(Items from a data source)
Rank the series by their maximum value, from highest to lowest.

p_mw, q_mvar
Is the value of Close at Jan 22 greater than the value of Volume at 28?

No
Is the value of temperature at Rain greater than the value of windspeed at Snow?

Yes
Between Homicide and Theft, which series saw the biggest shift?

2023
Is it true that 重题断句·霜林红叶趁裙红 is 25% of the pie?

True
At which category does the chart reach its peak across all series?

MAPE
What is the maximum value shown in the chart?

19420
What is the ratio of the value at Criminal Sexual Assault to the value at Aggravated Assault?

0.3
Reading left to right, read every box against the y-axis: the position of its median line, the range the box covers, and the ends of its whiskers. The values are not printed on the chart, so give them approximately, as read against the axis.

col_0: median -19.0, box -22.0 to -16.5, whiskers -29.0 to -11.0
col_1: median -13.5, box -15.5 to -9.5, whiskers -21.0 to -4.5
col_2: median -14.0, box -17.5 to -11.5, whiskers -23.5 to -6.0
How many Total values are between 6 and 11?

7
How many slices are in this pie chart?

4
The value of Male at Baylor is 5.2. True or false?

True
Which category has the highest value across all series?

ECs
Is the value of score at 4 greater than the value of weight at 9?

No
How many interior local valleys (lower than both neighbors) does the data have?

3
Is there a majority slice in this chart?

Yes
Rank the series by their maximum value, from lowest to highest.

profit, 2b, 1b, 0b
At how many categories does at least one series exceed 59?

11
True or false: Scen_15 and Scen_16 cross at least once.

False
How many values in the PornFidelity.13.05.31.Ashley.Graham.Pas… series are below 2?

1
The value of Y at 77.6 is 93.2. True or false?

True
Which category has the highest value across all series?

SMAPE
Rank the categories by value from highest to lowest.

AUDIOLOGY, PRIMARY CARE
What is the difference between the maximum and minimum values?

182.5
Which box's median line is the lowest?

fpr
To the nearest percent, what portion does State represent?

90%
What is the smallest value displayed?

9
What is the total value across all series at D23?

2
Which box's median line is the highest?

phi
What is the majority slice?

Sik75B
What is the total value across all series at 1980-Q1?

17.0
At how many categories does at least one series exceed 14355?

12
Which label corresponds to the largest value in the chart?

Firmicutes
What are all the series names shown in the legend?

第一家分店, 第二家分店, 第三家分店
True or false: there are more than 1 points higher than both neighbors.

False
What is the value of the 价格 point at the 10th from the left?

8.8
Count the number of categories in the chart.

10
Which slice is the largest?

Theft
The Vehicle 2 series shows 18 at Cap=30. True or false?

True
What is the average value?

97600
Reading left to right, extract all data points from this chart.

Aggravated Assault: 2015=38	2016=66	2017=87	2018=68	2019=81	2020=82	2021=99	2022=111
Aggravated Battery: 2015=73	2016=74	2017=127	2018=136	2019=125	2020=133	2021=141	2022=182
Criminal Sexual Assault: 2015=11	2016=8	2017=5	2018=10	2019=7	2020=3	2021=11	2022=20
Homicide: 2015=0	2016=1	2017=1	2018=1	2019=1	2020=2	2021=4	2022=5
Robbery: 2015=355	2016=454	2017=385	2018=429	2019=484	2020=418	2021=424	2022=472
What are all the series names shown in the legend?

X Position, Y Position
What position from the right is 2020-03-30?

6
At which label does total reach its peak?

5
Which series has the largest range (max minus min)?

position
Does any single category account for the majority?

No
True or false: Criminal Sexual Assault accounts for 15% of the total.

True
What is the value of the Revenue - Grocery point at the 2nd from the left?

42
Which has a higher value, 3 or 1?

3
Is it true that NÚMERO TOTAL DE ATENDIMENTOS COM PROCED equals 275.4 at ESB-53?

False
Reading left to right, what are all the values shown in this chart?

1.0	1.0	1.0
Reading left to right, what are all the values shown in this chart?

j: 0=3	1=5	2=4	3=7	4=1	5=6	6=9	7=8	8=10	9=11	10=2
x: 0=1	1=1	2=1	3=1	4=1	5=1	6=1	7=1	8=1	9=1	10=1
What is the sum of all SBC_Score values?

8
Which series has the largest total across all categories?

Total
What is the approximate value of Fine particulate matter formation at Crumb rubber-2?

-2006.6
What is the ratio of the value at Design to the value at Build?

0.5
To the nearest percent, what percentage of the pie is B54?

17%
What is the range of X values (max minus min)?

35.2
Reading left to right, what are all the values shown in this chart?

## ACTIVITY
Swap the phrase "Reading left to right" for "Going from left to right" wherever it occurs in the records above, and give all the records again with everything else left unchanged.

## SOLUTION TO THE EXERCISE
Rank the series by their maximum value, from highest to lowest.

p_mw, q_mvar
Is the value of Close at Jan 22 greater than the value of Volume at 28?

No
Is the value of temperature at Rain greater than the value of windspeed at Snow?

Yes
Between Homicide and Theft, which series saw the biggest shift?

2023
Is it true that 重题断句·霜林红叶趁裙红 is 25% of the pie?

True
At which category does the chart reach its peak across all series?

MAPE
What is the maximum value shown in the chart?

19420
What is the ratio of the value at Criminal Sexual Assault to the value at Aggravated Assault?

0.3
Going from left to right, read every box against the y-axis: the position of its median line, the range the box covers, and the ends of its whiskers. The values are not printed on the chart, so give them approximately, as read against the axis.

col_0: median -19.0, box -22.0 to -16.5, whiskers -29.0 to -11.0
col_1: median -13.5, box -15.5 to -9.5, whiskers -21.0 to -4.5
col_2: median -14.0, box -17.5 to -11.5, whiskers -23.5 to -6.0
How many Total values are between 6 and 11?

7
How many slices are in this pie chart?

4
The value of Male at Baylor is 5.2. True or false?

True
Which category has the highest value across all series?

ECs
Is the value of score at 4 greater than the value of weight at 9?

No
How many interior local valleys (lower than both neighbors) does the data have?

3
Is there a majority slice in this chart?

Yes
Rank the series by their maximum value, from lowest to highest.

profit, 2b, 1b, 0b
At how many categories does at least one series exceed 59?

11
True or false: Scen_15 and Scen_16 cross at least once.

False
How many values in the PornFidelity.13.05.31.Ashley.Graham.Pas… series are below 2?

1
The value of Y at 77.6 is 93.2. True or false?

True
Which category has the highest value across all series?

SMAPE
Rank the categories by value from highest to lowest.

AUDIOLOGY, PRIMARY CARE
What is the difference between the maximum and minimum values?

182.5
Which box's median line is the lowest?

fpr
To the nearest percent, what portion does State represent?

90%
What is the smallest value displayed?

9
What is the total value across all series at D23?

2
Which box's median line is the highest?

phi
What is the majority slice?

Sik75B
What is the total value across all series at 1980-Q1?

17.0
At how many categories does at least one series exceed 14355?

12
Which label corresponds to the largest value in the chart?

Firmicutes
What are all the series names shown in the legend?

第一家分店, 第二家分店, 第三家分店
True or false: there are more than 1 points higher than both neighbors.

False
What is the value of the 价格 point at the 10th from the left?

8.8
Count the number of categories in the chart.

10
Which slice is the largest?

Theft
The Vehicle 2 series shows 18 at Cap=30. True or false?

True
What is the average value?

97600
Going from left to right, extract all data points from this chart.

Aggravated Assault: 2015=38	2016=66	2017=87	2018=68	2019=81	2020=82	2021=99	2022=111
Aggravated Battery: 2015=73	2016=74	2017=127	2018=136	2019=125	2020=133	2021=141	2022=182
Criminal Sexual Assault: 2015=11	2016=8	2017=5	2018=10	2019=7	2020=3	2021=11	2022=20
Homicide: 2015=0	2016=1	2017=1	2018=1	2019=1	2020=2	2021=4	2022=5
Robbery: 2015=355	2016=454	2017=385	2018=429	2019=484	2020=418	2021=424	2022=472
What are all the series names shown in the legend?

X Position, Y Position
What position from the right is 2020-03-30?

6
At which label does total reach its peak?

5
Which series has the largest range (max minus min)?

position
Does any single category account for the majority?

No
True or false: Criminal Sexual Assault accounts for 15% of the total.

True
What is the value of the Revenue - Grocery point at the 2nd from the left?

42
Which has a higher value, 3 or 1?

3
Is it true that NÚMERO TOTAL DE ATENDIMENTOS COM PROCED equals 275.4 at ESB-53?

False
Going from left to right, what are all the values shown in this chart?

1.0	1.0	1.0
Going from left to right, what are all the values shown in this chart?

j: 0=3	1=5	2=4	3=7	4=1	5=6	6=9	7=8	8=10	9=11	10=2
x: 0=1	1=1	2=1	3=1	4=1	5=1	6=1	7=1	8=1	9=1	10=1
What is the sum of all SBC_Score values?

8
Which series has the largest total across all categories?

Total
What is the approximate value of Fine particulate matter formation at Crumb rubber-2?

-2006.6
What is the ratio of the value at Design to the value at Build?

0.5
To the nearest percent, what percentage of the pie is B54?

17%
What is the range of X values (max minus min)?

35.2
Going from left to right, what are all the values shown in this chart?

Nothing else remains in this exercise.